Extrait des voeux de Mgr Centène à son diocèse hier matin :
"[…] Au moment de formuler ces voeux j’éprouve avec vous quelques scrupules à souhaiter selon l’usage « bonne année », alors que notre pays se réveille à peine de trois jours de cauchemard. La journée du 7 janvier et celles qui ont suivi, ont vu se produire l’horreur absolue dans le domaine de l’atteinte à la personne humaine et à ses droits fondamentaux, le droit de vivre, le droit d’avoir et d’exprimer des opinions différentes. Notre incompréhension est totale devant le désir fou de tuer des frères humains. Nous nous inclinons devant les victimes journalistes, policiers, innocents pris en otages et voulons assurer leurs familles de notre compassion devant ces tragiques événements qu’aucune cause ne saurait justifier qu’elle soit religieuse, politique ou idéologique. L’horreur indescriptible appelle la condamnation et la protestation de tous et particulièrement des croyants qui se sentent blessés par tant d’inhumanité perpétrée au nom de la religion.
C’est aujourd’hui le temps du deuil, de la compassion, de l’émotion, du rassemblement, mais il ne faut pas se rendormir après un cauchemard, il faut, pour le chasser, en identifier les causes profondes.
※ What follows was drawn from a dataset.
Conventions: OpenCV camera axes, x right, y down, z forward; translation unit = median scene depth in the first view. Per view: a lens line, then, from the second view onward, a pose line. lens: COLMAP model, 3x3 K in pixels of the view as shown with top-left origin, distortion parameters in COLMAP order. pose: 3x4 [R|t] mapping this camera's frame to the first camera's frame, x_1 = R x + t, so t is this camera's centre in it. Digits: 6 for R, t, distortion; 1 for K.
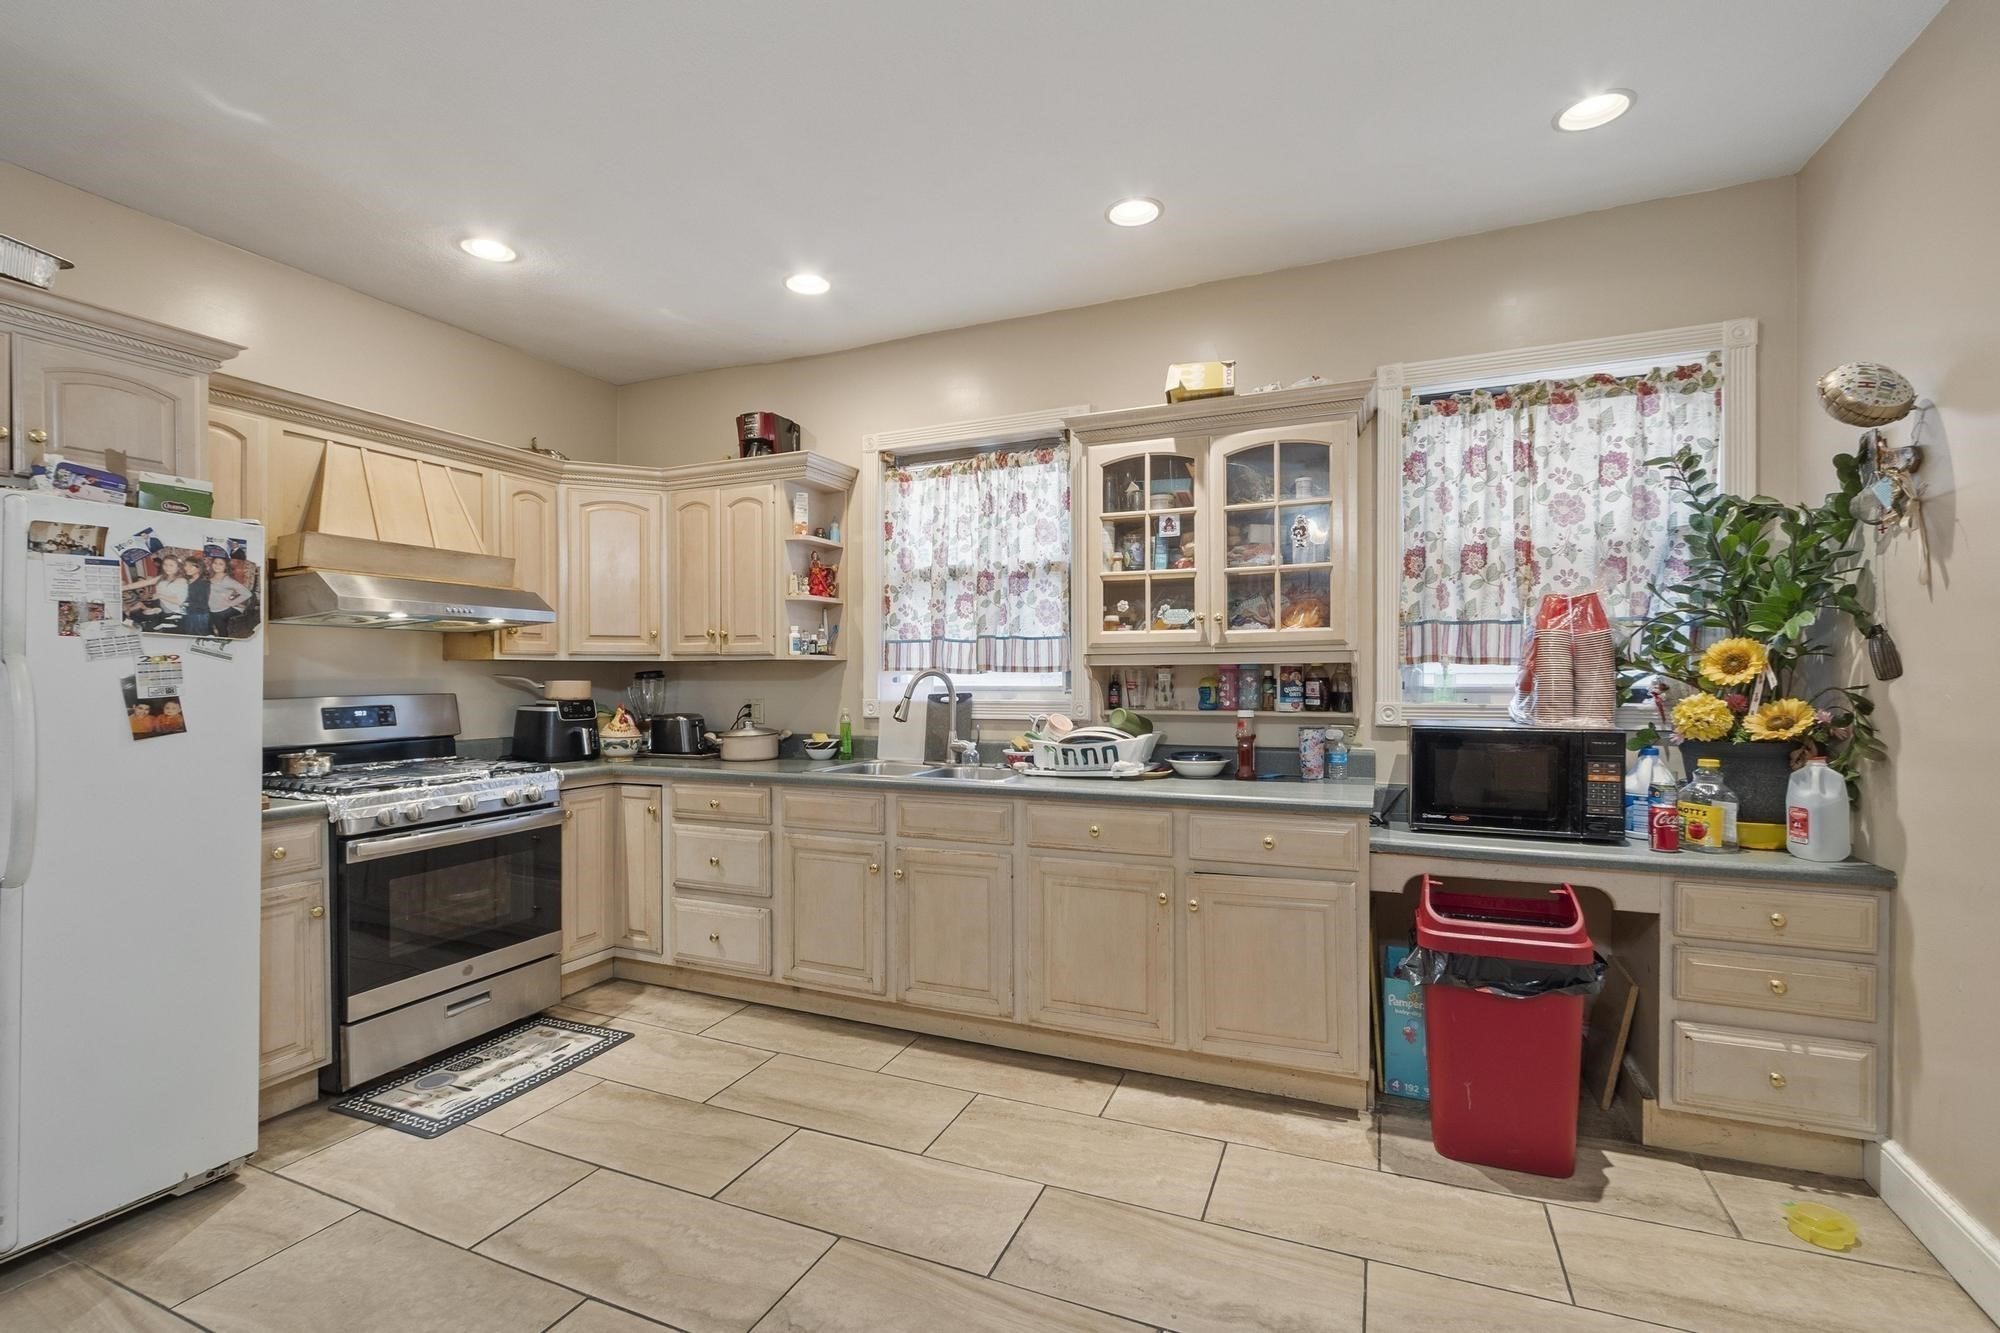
lens RADIAL K [[879.9, 0, 1000.9], [0, 879.9, 684.0], [0, 0, 1]] dist [0.002304, 0.000403]
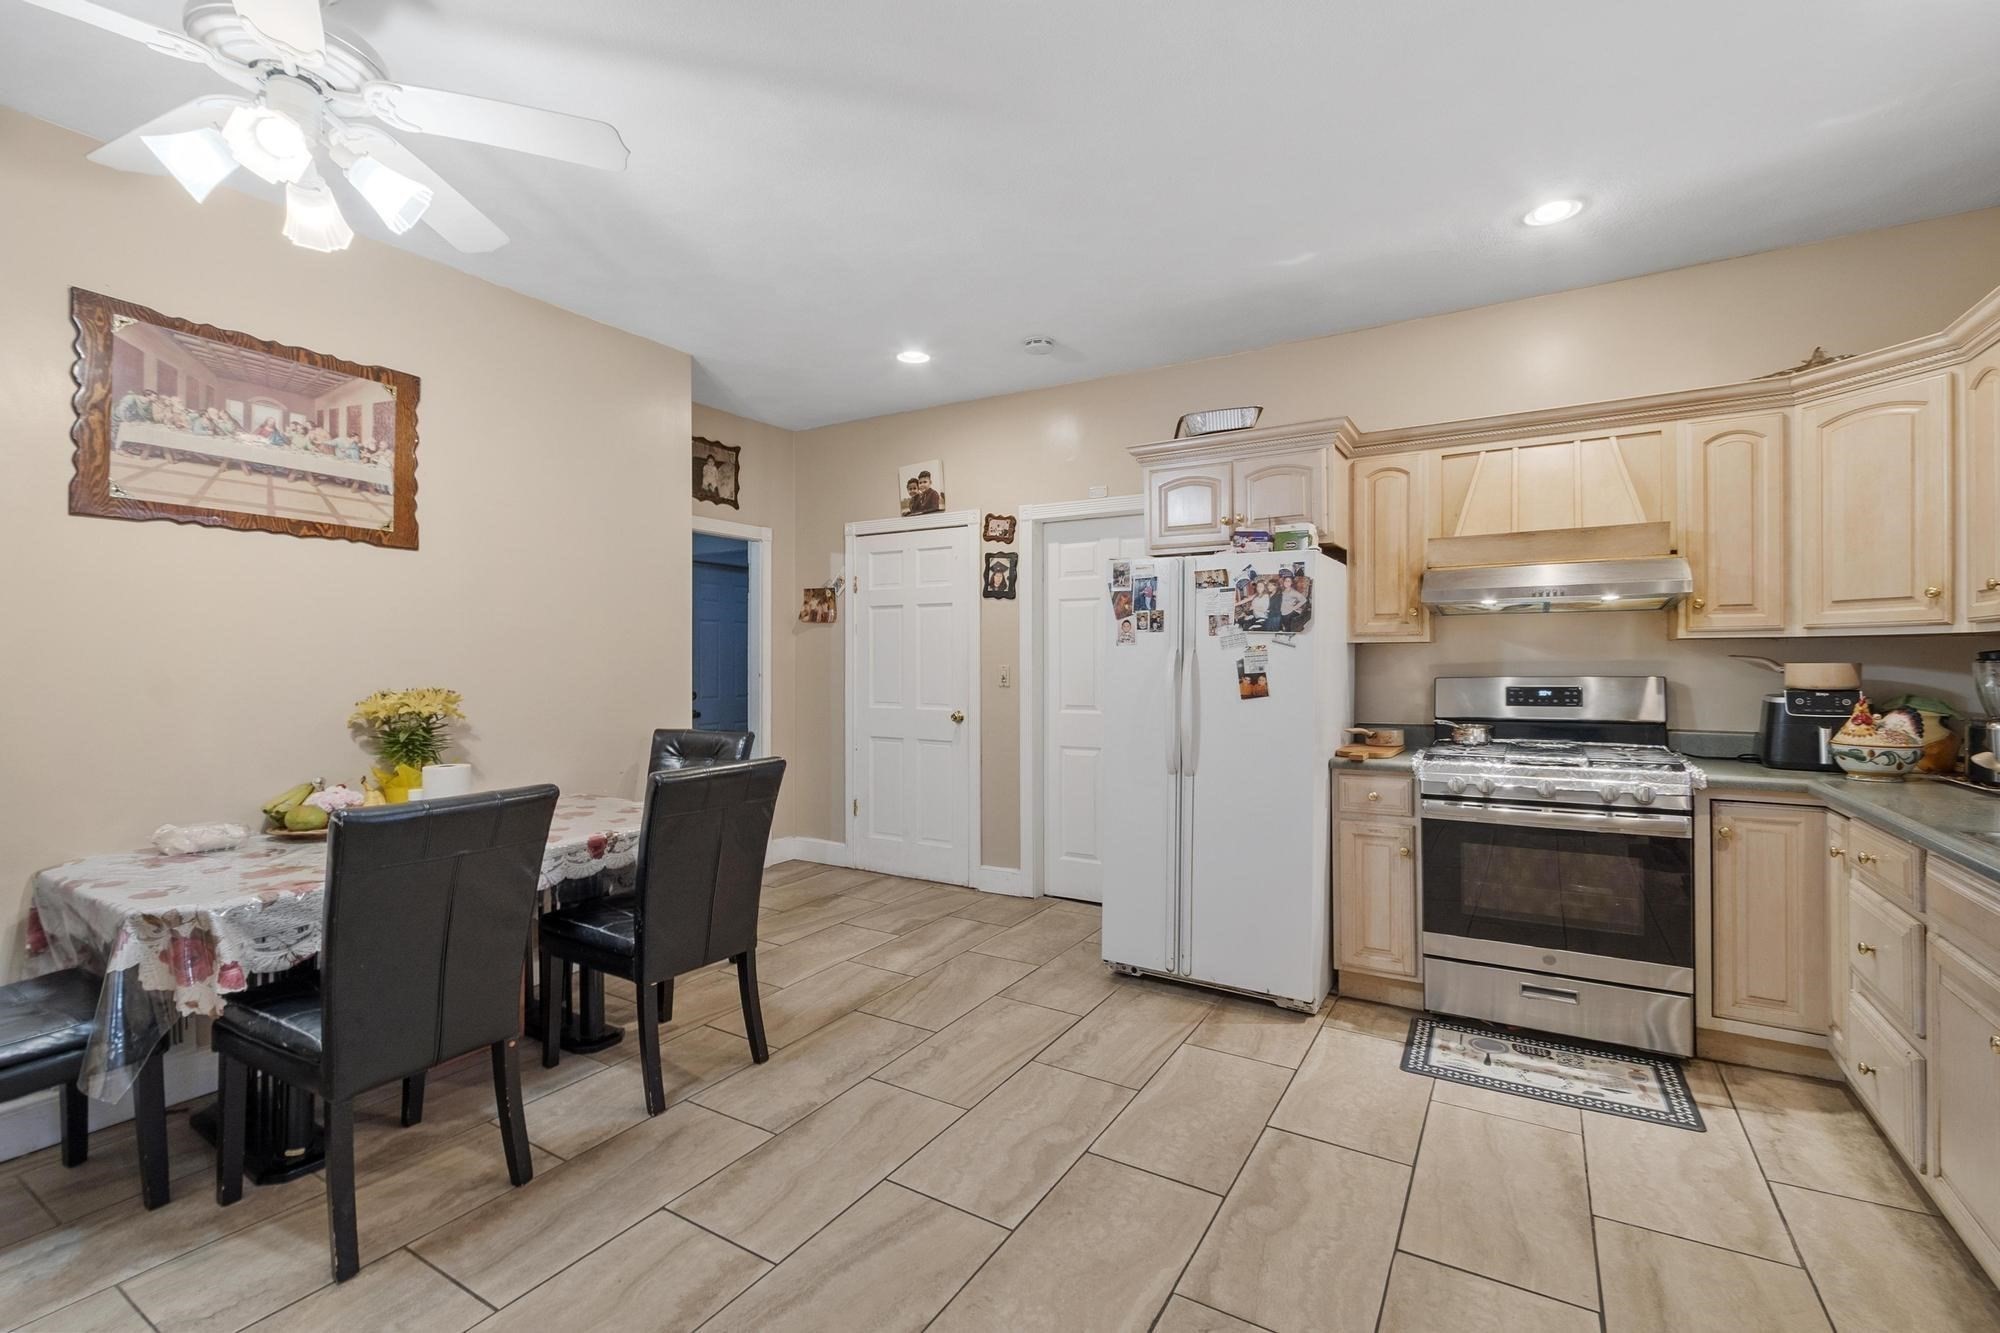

Et ceci doit nous conduire à bien des réflexions.
Une société peut-elle détricoter toutes les valeurs, tous les repères, toutes les digues qui l’ont constituée et puis s’étonner que des gens privés de valeurs, de repères et de digues s’en prennent à elle ?
Une société qui ne fait pas de la vie, de son apparition à son terme naturel, son bien essentiel et son principal objectif, peut-elle s’étonner que la vie devienne une valeur relative ? La dimension sacrée de la vie, le sacré immanent, peut-il survivre, dans une société, à la disparition du sacré transcendant ?
Les valeurs que nous croyons universelles et qui de fait, nous le croyons, sont appelées à le devenir, sont-elles innées ou sont-elles le fruit d’une longue éducation, du long compagnonage de l’Evangile et de l’humanité, d’une imprégnation tellement lente et tellement profonde qu’elle n’apparait plus à nos yeux ? Le temps n’est-il pas venu d’en identifier et d’en désembourber la source si nous voulons qu’elle continue à irriguer notre vie et à en féconder le développement ?
Notre conception de la dignité humaine ne vient-elle pas de la certitude longtemps partagée que Dieu s’est fait homme ?
J’ai l’intime conviction que ce sont ces défis qu’il nous faut relever avec lucidité, et dans une société qui revendique plus que jamais et avec le sérieux que donne le tragique, le droit de pouvoir tout exprimer et tout dire, je crois que nous pouvons exprimer ces questionnements.
[…] Bonne année à tous ceux qui se dépensent pour l’amélioration du sort de leurs semblables. Bonne année à tous ceux qui font retentir le cri de ceux qui ne parlent pas encore et de ceux dont la voix s’éteint."